There is no limit on the number of captions you can enter for each drawing. Entries will be accepted and posted for one week, after which a winner will be announced and the winning caption will be printed. Below that I will also print my original caption.

The cut-off time and date for you to send in your captions for this contest is midnight Tuesday, August 12, 2014.

I will be the sole judge. The winning caption will be the one I judge to be the funniest one submitted (not necessarily the one that matches or comes closest to my original caption). Additional rules and regulations, for those of you who need such things, can be found here.

Below is the drawing that needs your caption.


Believe me, that is NOT one of my vases!

1. Best part, made in USA."

2. "You break, you buy. You buy, I give break."

3. "Of course it's made in China. Do you know anything that isn't?"

4. "It's the only one of it's kind.
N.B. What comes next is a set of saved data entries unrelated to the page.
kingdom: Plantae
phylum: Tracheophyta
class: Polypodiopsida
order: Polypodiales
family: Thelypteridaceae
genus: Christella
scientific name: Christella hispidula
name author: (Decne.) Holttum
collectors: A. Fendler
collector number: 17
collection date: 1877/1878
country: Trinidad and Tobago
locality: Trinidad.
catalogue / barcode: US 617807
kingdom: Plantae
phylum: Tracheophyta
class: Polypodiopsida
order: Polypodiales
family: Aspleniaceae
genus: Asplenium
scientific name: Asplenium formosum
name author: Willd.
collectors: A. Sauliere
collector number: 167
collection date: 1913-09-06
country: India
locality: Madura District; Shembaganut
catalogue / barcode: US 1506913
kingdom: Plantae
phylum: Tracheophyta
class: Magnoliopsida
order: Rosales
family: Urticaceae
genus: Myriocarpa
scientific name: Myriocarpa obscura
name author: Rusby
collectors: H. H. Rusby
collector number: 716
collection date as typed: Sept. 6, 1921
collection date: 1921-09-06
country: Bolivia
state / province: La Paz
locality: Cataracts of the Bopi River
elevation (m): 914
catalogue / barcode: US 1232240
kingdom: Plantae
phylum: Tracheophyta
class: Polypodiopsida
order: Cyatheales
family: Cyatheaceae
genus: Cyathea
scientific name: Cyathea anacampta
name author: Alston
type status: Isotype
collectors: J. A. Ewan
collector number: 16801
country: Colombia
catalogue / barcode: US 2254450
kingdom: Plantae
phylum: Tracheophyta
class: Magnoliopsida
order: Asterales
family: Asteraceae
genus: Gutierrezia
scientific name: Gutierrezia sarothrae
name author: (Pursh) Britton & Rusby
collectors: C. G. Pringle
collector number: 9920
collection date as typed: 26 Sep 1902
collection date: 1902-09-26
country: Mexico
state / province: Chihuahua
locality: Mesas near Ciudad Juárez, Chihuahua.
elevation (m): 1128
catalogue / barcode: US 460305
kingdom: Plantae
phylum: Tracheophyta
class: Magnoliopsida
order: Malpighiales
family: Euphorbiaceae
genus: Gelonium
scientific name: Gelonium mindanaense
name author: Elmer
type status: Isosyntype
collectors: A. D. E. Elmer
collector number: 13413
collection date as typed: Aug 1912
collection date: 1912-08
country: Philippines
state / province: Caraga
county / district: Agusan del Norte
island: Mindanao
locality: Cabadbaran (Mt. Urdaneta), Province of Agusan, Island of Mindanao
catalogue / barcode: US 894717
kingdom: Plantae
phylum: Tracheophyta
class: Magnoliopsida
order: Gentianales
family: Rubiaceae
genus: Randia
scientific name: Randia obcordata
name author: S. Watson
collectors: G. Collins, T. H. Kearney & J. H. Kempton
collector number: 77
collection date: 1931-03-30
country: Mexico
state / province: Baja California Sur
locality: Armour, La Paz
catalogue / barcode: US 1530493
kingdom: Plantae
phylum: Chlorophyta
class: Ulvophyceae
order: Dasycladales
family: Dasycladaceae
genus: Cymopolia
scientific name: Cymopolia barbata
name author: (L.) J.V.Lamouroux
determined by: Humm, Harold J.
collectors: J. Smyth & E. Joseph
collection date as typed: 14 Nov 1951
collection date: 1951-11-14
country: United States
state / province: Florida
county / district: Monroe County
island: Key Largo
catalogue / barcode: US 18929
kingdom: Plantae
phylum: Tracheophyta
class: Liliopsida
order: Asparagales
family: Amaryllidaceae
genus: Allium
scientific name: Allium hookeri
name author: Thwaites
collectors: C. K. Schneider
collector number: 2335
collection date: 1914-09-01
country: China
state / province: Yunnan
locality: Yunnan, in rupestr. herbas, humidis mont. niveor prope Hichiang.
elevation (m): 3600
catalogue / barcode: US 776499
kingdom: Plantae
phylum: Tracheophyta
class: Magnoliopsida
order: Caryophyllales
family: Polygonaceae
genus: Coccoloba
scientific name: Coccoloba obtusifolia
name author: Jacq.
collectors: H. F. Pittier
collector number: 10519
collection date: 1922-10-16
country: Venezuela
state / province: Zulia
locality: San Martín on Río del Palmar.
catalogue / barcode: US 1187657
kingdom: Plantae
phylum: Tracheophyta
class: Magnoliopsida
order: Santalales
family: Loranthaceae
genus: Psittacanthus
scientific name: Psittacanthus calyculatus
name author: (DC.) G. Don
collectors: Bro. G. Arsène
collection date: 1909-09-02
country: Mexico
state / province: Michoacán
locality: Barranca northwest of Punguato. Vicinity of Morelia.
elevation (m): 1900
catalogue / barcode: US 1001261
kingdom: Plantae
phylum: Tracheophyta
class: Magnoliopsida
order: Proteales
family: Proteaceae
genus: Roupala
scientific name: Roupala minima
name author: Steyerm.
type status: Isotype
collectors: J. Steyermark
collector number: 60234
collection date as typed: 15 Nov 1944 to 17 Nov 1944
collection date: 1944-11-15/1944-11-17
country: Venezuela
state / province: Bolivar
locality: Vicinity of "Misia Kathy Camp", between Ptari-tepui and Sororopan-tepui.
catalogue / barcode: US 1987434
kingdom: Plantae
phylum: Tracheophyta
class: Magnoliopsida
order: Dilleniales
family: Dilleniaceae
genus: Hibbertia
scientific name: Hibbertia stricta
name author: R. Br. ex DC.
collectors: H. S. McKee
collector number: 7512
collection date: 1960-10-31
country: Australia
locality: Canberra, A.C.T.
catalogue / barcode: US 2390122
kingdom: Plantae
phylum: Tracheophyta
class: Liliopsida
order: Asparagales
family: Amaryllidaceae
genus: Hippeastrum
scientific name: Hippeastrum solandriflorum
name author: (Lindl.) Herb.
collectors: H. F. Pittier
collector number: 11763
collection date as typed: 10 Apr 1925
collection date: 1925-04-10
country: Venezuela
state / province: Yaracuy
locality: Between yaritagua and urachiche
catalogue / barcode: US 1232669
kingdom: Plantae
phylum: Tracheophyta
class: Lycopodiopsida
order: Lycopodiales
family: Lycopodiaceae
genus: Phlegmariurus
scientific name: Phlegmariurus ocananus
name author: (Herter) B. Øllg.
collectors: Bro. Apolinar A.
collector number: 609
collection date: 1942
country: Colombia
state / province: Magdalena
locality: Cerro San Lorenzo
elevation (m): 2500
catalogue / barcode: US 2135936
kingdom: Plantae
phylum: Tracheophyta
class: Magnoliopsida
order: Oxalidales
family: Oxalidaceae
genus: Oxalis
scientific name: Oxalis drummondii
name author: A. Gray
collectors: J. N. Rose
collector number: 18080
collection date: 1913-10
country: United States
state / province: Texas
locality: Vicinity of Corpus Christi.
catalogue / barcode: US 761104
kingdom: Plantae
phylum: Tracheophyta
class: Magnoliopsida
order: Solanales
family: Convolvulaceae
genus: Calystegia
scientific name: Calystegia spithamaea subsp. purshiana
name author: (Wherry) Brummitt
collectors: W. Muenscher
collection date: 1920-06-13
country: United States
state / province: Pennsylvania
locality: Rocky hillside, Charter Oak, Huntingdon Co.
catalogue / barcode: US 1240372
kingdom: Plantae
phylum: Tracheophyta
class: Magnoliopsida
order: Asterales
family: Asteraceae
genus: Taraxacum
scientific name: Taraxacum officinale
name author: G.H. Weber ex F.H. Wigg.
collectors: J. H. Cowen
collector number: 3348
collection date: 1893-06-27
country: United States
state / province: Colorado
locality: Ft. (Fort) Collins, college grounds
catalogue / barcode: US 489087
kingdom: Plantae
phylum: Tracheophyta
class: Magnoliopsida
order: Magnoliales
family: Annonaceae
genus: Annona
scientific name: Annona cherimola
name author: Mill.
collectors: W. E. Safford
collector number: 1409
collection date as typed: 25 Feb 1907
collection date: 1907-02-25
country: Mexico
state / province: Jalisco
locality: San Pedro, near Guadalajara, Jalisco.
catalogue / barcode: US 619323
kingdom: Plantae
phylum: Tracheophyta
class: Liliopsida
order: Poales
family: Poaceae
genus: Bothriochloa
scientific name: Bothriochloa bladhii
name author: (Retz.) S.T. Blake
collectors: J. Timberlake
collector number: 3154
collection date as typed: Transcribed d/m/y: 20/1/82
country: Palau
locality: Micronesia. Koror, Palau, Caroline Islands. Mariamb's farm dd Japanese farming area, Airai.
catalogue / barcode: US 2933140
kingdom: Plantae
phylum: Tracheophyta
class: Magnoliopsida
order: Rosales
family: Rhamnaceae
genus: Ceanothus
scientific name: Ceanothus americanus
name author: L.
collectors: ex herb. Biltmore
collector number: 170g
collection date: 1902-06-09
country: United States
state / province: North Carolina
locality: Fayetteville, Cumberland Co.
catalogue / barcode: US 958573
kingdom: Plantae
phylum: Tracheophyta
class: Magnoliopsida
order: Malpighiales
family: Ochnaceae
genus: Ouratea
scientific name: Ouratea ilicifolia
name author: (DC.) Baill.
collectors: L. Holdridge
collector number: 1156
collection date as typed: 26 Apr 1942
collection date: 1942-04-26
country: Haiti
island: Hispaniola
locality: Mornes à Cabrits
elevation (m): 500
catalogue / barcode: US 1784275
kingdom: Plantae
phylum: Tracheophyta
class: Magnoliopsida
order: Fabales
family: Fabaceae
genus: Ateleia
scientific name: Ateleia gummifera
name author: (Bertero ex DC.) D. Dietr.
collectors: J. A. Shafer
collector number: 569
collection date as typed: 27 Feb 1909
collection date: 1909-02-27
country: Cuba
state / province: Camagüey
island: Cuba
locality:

You buy now, I give you two for the price of one."

5. "It comes from Emperor Mings's brother-in-law. Genuine Schwartz Dynasty vase."

1."For you, one million yen. You pay American dollar...a buck thirty five."

2. This not from Ming Dynasty. This from Ebay Dynasty."

3. "This cheap knockoff. You no tell wife, I no tell wife."

4. Popular Chinese TV show: "Prawn Stars"

Go ahead, you've urned it.

Ashes to ashes, dust to dust.

That's not for sale, it's my cookie jar.

Would you like to sell it, or pawn it?

Careful, the paint's not dry.

"Holds 100 fortune cookies".

I know you're asking $7,000,000 for this 3rd Century vase. I want it but I lost my job 6 months ago, I'm being evicted tomorrow. All I can offer you is $3,000,000.

"Please ignore the 'I am being held prisoner in a Chinese vase factory' message on the bottom."

I would like to buy your 12th Century vase, but would you mind if I drop it to make sure it won't break?

M. Ming, you tell me this ancient vase has the ashes of Confucius, but I see a partially burned cigarette label that says Lucky Strike

"No it's not Miami Beach, there is no mountain there"

No, it's not America's Niagara Falls. It's China's Fallacious Falls.

1. "Would you like it shipped or just broken here?"

2. "Genuine knock-off."

3. "Comes with ancient Chinese curse...33% tax."

4. "Sorry, I don't know what inscription says. It's all Chinese to me."

5. "Genuine Ming Dynasty vase, outsourced from Butte Montana."

1. "I suggest you don't hold that antique vase too long. It just came out of the kiln."

2. "On sale for 'Chinese Year of the Sucker.'"

1. "Be very careful. In here, every one is a bull in a China shop."

2. Super rare. Not only personal vase of Emperor Ming...also signed by Michael Jordan!"

3. "You buy now, I throw in ashes free."

4. "Very expensive. Ming the Calvin Kline of his day."

5. "You no find cheaper anywhere...except, of course, on Ebay, Amazon, Daily Deal, Priceline, etc., etc."